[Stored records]
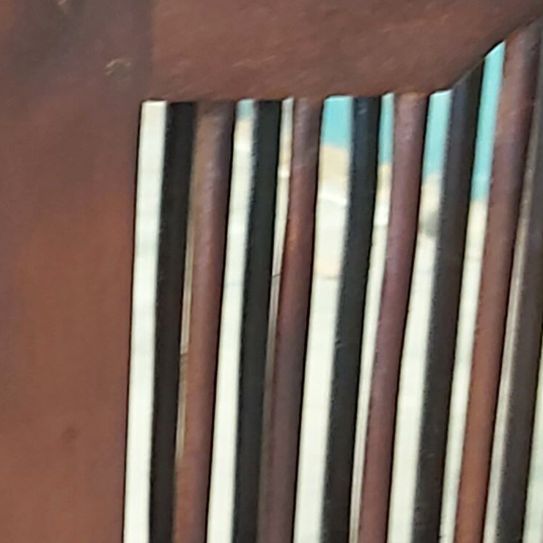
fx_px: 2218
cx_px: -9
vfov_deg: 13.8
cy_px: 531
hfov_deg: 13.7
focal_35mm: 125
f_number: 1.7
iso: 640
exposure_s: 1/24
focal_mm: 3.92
--
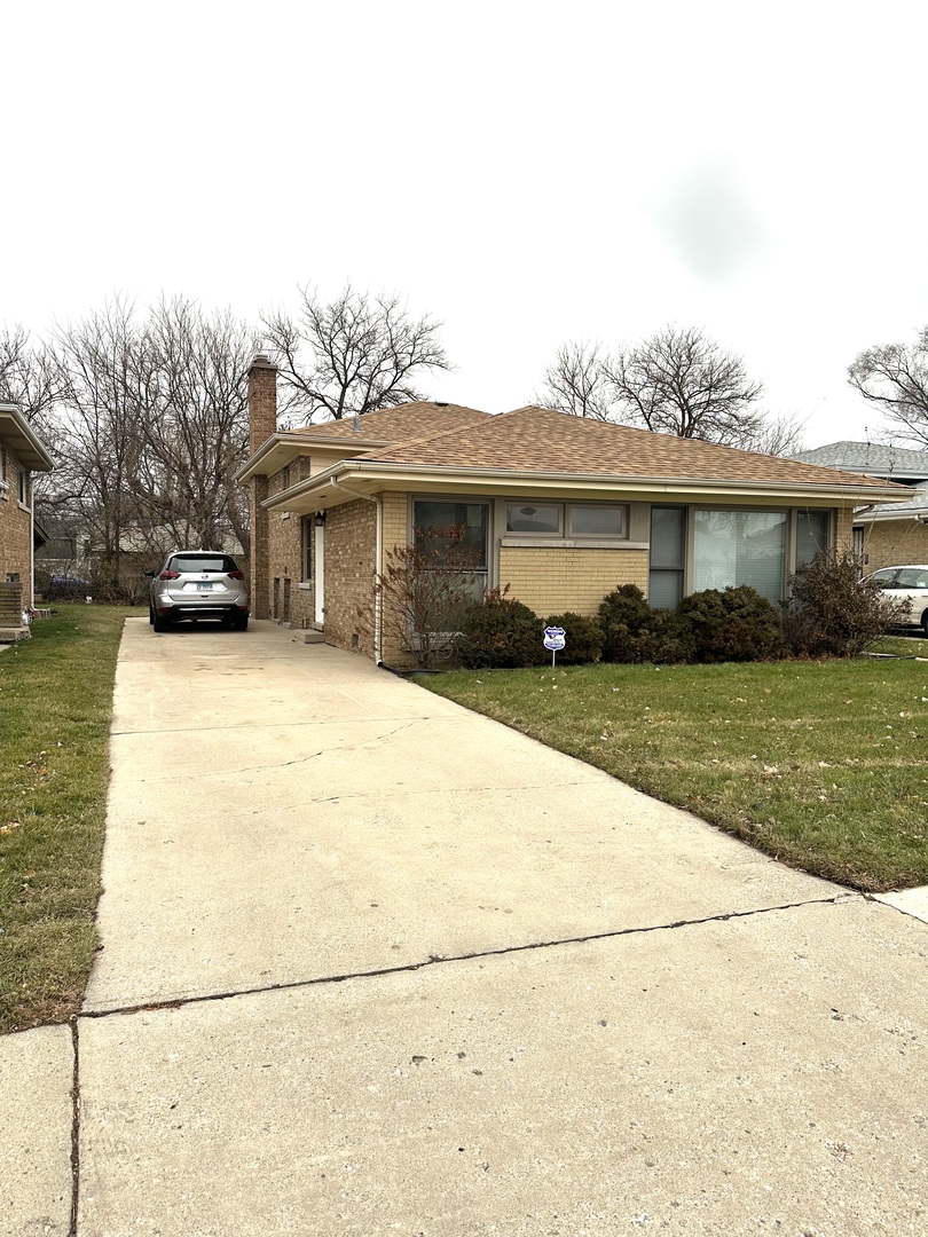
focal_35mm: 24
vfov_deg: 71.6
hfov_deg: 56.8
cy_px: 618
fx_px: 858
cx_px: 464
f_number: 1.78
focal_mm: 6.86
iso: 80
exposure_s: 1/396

> Directions: Your answer should be the lines above, from the line containing "focal_35mm: 24" up to and including the line containing "exposure_s: 1/396", reproduced exactly and with nothing else.

> Final answer:
focal_35mm: 24
vfov_deg: 71.6
hfov_deg: 56.8
cy_px: 618
fx_px: 858
cx_px: 464
f_number: 1.78
focal_mm: 6.86
iso: 80
exposure_s: 1/396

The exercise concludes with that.